Ultra-low power and low cost microchips are the next generation technology for effective communication
Microchips are in high demand with many industries exploring new technological innovations to improve connectivity and efficiency across digital services.
Our program focuses on creating the blueprints to develop next generation microchips that deliver low-cost and high efficiency results. Director of the Centre for Technology Infusion, Professor Aniruddha Desai leads our team to research microchips that focus on the growing market of mature microchip technologies.
In comparison to high-end microchip technology, mature microchips are cheaper to manufacture, larger in nanometre size and efficient in conducting analogue and digital functionality for various types of devices. We develop microchips for devices such as power management units, analogue-to-digital converters and radio frequency circuits. Our team also specialises in integrating custom micro-processors memory and overall a comprehensive suite of micro nanotechnology for digital devices.
Our team supports start-up companies who are searching for custom microchips to power their prototype devices. The mature microchip design is energy efficient, improving the battery life of devices by 20 - 40 per cent without sacrificing performance. Improved battery life with faster processing and lower production costs are key goals behind the research and development in our program.
Our team also develops artificial intelligence and machine learning algorithms to operate on the microchips to allow maximum processing power while minimising energy usage.
Lead researcher - Professor Aniruddha Desai, Research Professor and Director of Centre for Technology Infusion
About - How to reduce food waste across the supply chain is one of the biggest issues currently faced by food producers and processors, with nearly one third of food wasted across the global supply chain.
Our team is developing a low-cost and ultra-low power microchip device which will collect data such as temperature, humidity, various gases, light, shock and acceleration from the surrounding environment. The goal is to attach these devices to the physical food packaging to analyse conditions throughout the supply chain (ie farm gate, warehouse, shop front).
The condition of the food in the container is continuously monitored using artificial intelligence and machine learning algorithms, with this data relayed to the customer in real time.

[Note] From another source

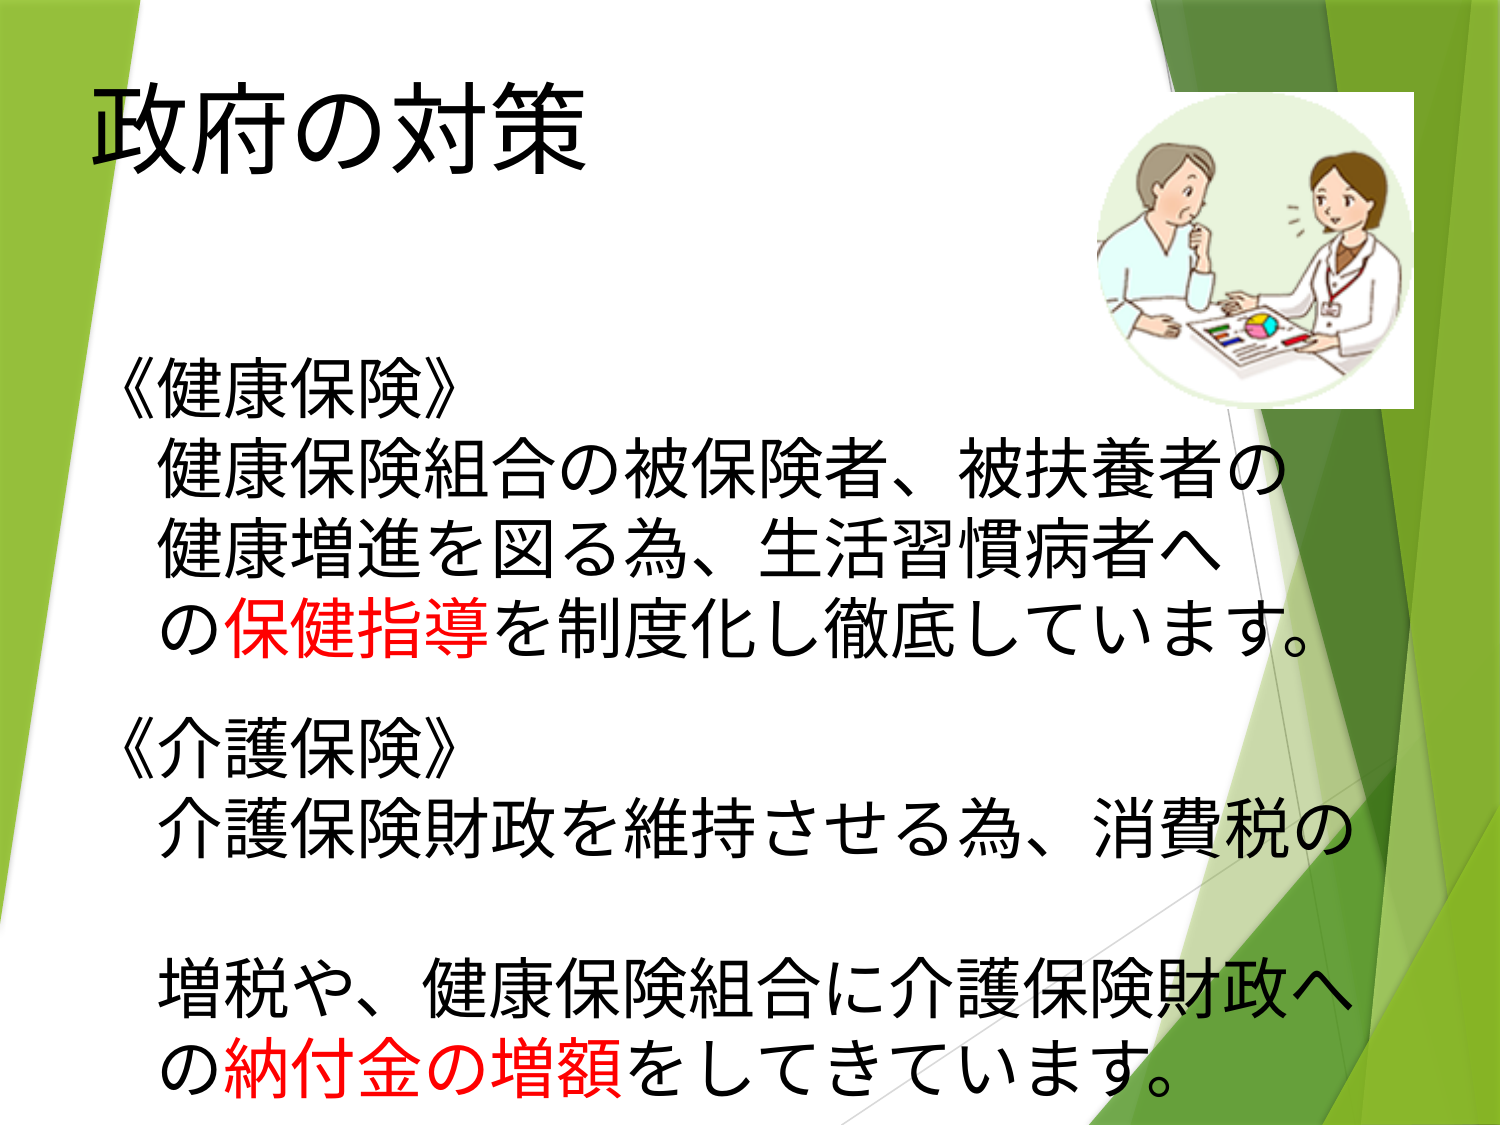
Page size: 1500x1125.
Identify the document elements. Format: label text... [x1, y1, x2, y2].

The microchip can operate independently, is reusable by re-attaching to different containers and runs on license free radio frequencies.
We expect the results of this project to help many companies reduce food waste in their supply chains by giving them the ability to monitoring condition through a low cost, low impact device.
Professor Aniruddha Desai – Research Professor and Director of the Centre for Technology Infusion
Professor James Maxwell – Professor in Manufacturing Engineering
Associate Professor Ing Kong – Associate Professor in Manufacturing Engineering
Mr Mithlesh Meena – Program Manager at the Centre for Technology Infusion
Our research program focuses on developing ultra-low power and low-cost next generation microchips to support a wide range of new devices emerging from innovative start-up companies.